_Vos tâches:_
1. Extrayez du texte sur la Stratégie Genre et développement le passage qui commence par "Afin d'y parvenir, la" et se poursuit jusqu'à "publique au développement.".
2. D'après le texte sur la Stratégie Genre et développement, pourquoi la plate-forme Genre et Développement a-t-elle été créée ? Répondez en une à trois phrases.

_Texte fourni:_
* * * * *
La France s'est dotée en 2013 d'une Stratégie Genre et développement 2013-2017 intégrant de manière systématique les questions de genre dans ses instruments de financements et dans ses projets sur le terrain, comme dans ses politiques de développement et de solidarité internationale. Son objectif principal était d'inscrire l'égalité femmes-hommes, de façon transversale, au coeur de la politique française de développement.
Afin d'y parvenir, la stratégie suivait une « boussole de l'égalité » fixant des objectifs précis à l'horizon 2017, accompagnés d'indicateurs de résultats tels que la sensibilisation et la formation des actrices et acteurs, l'appui à la recherche, la promotion du dialogue avec la société civile et ce que l'on appelle la redevabilité en termes d'efficacité de l'aide publique au développement.
La plate-forme Genre et Développement, qui rassemble les acteurs impliqués dans la politique de développement, et notamment ceux de la société civile, a été créée à la même période pour accompagner et suivre la mise en oeuvre de la Stratégie Genre et développement. Elle représente aujourd'hui un espace de dialogue très utile.
* * * * *
_Données fournies:_

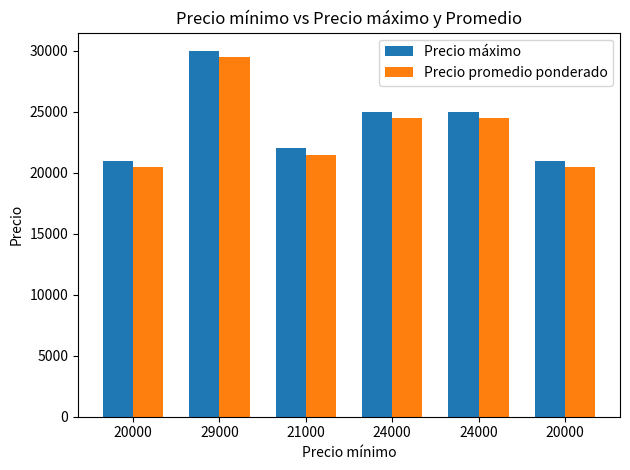

Count the number of categories in the chart.

6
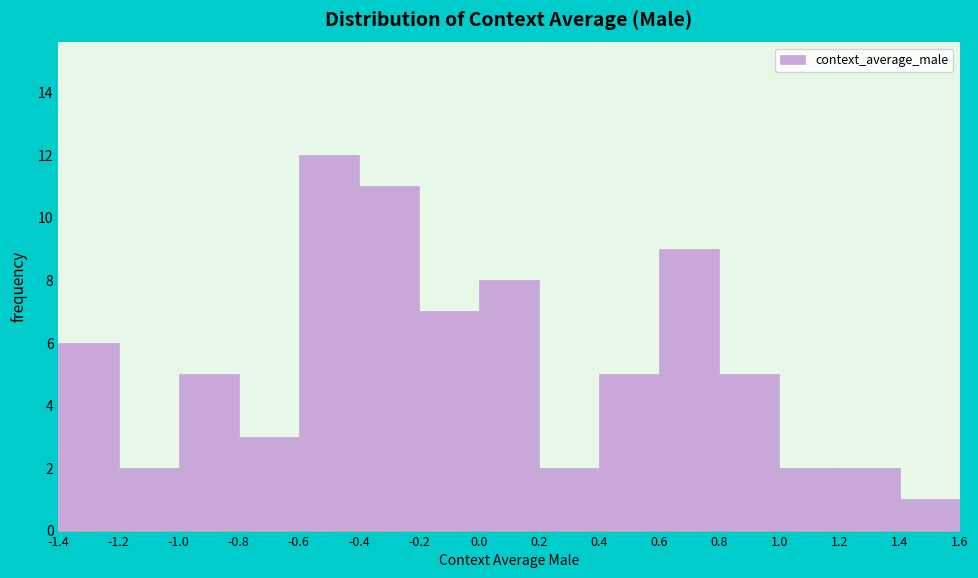

Reading left to right, list every bar in this chart as the range it spans on the x-axis followed by its height. The values are not printed on the chart, so give them approximately, as read against the axis.

-1.4 to -1.2: 6
-1.2 to -1.0: 2
-1.0 to -0.8: 5
-0.8 to -0.6: 3
-0.6 to -0.4: 12
-0.4 to -0.2: 11
-0.2 to 0.0: 7
0.0 to 0.2: 8
0.2 to 0.4: 2
0.4 to 0.6: 5
0.6 to 0.8: 9
0.8 to 1.0: 5
1.0 to 1.2: 2
1.2 to 1.4: 2
1.4 to 1.6: 1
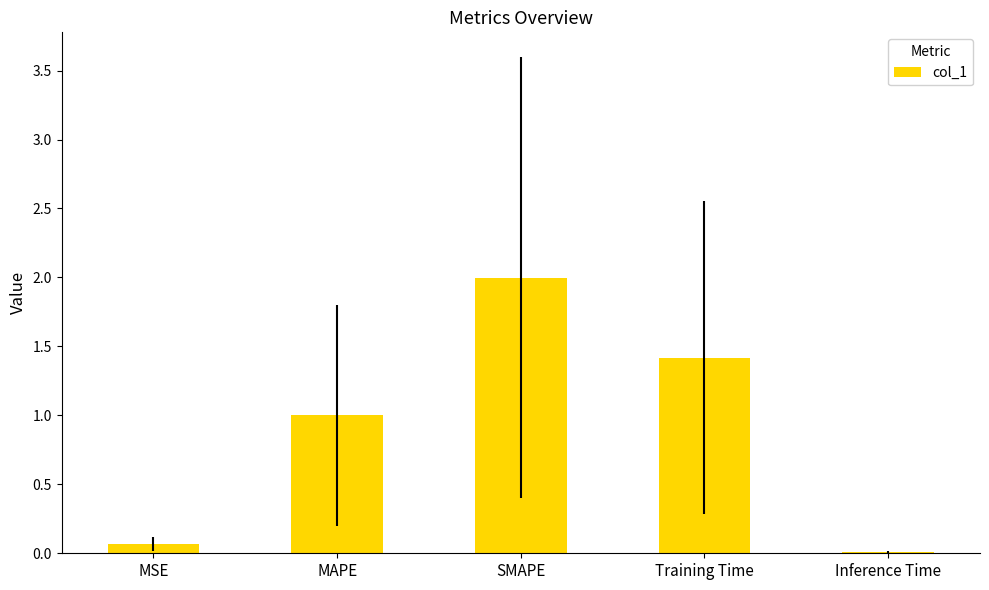

True or false: the data shows 1.0 at MAPE.

True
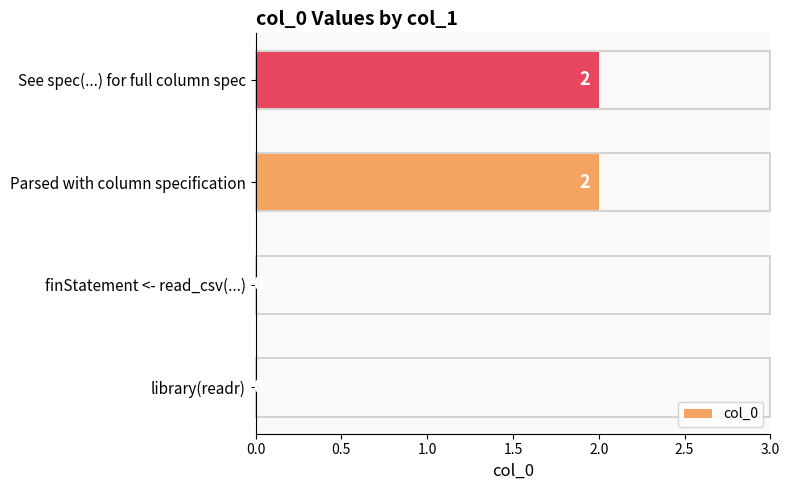

How many values are between 0 and 2?

4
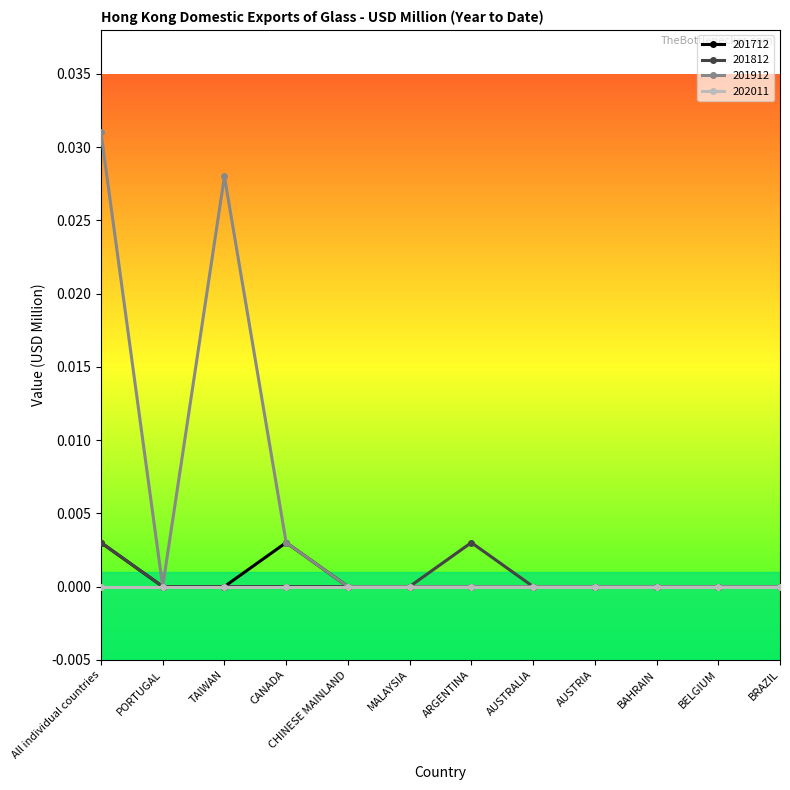

At which category is the sum across all series the highest?

All individual countries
* * * * *
_Réponses aux tâches:_
1.
Afin d'y parvenir, la stratégie suivait une « boussole de l'égalité » fixant des objectifs précis à l'horizon 2017, accompagnés d'indicateurs de résultats tels que la sensibilisation et la formation des actrices et acteurs, l'appui à la recherche, la promotion du dialogue avec la société civile et ce que l'on appelle la redevabilité en termes d'efficacité de l'aide publique au développement.

2. La plate-forme Genre et Développement a été créée pour accompagner et suivre la mise en oeuvre de la Stratégie Genre et développement. Elle rassemble les acteurs impliqués dans la politique de développement, notamment ceux de la société civile.